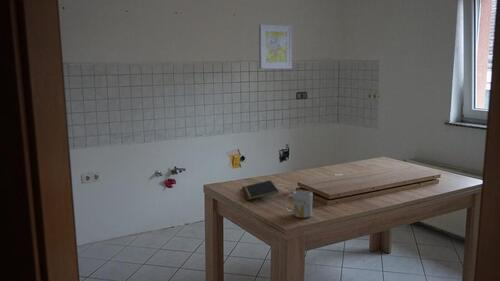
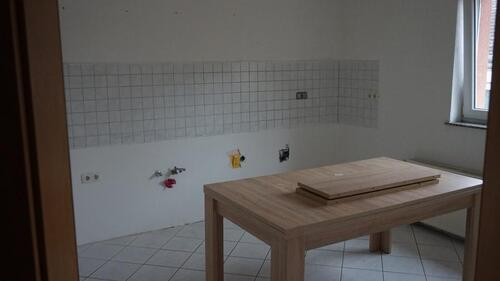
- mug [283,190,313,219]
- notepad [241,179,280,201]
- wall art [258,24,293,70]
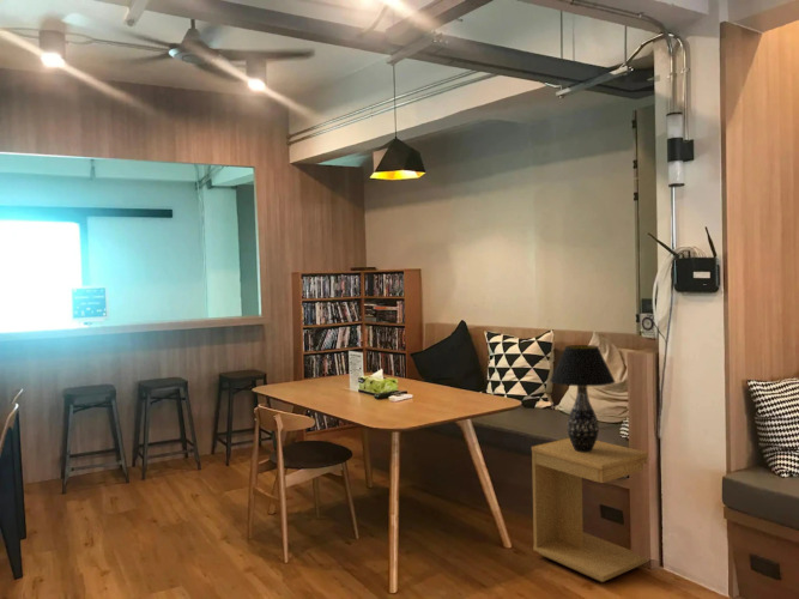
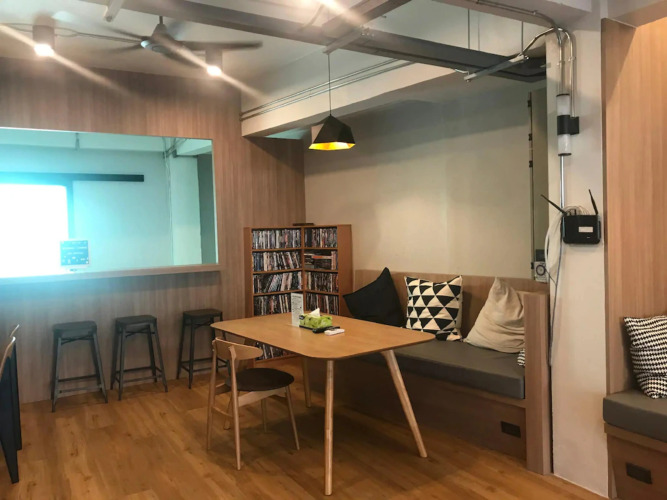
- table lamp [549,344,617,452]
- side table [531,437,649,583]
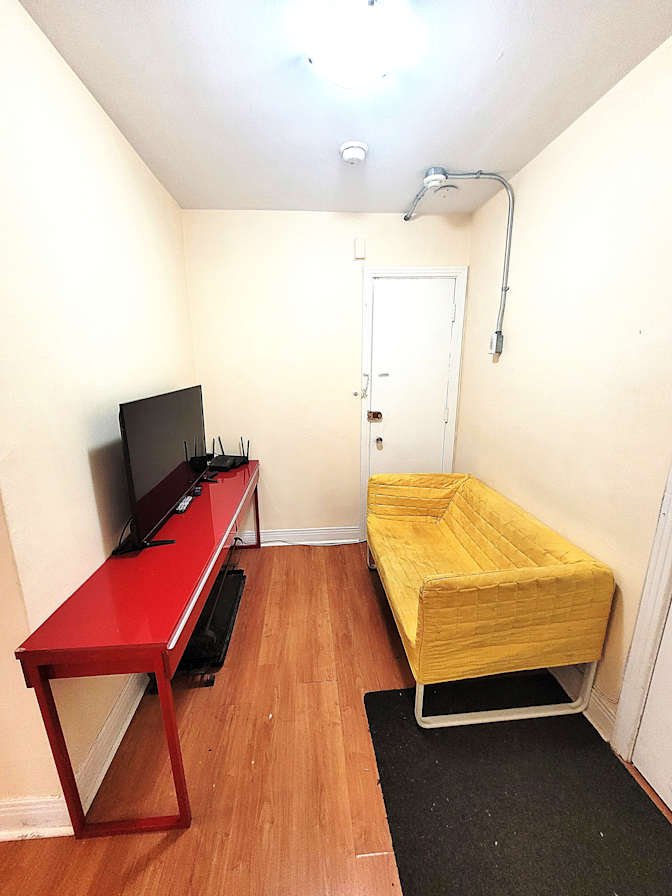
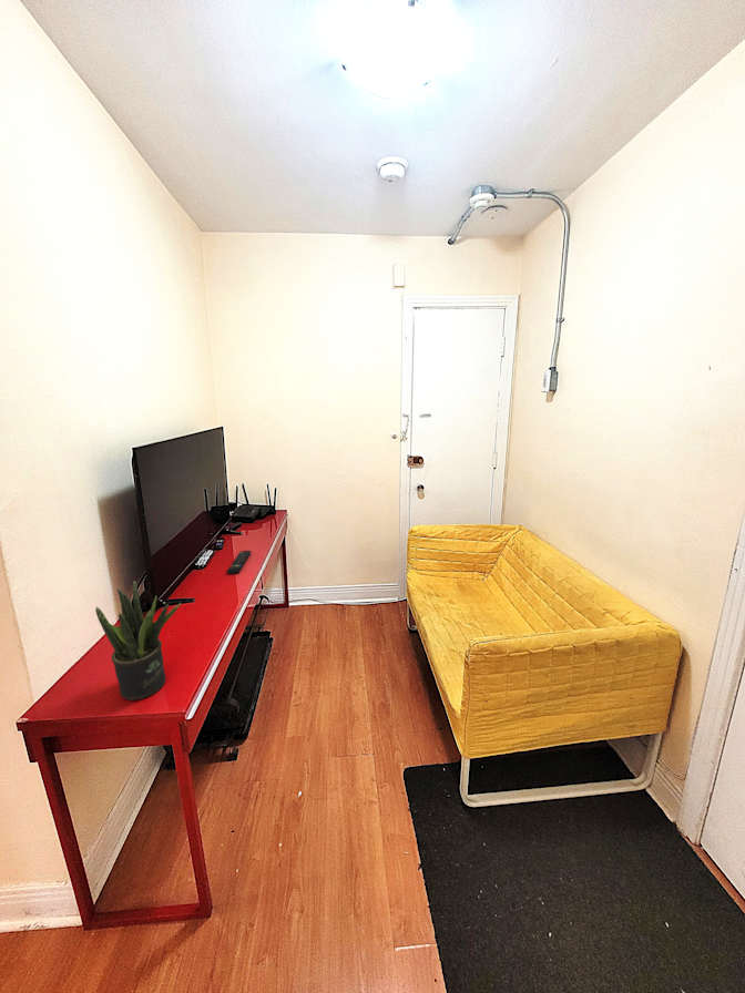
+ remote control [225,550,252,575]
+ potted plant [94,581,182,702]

----

# TO DO
The span to give again runs from the line with "remote control [225,550,252,575]" through the last line of the records above; reproduce it exactly and nothing more.

# SOLUTION TO THIS PROBLEM
+ remote control [225,550,252,575]
+ potted plant [94,581,182,702]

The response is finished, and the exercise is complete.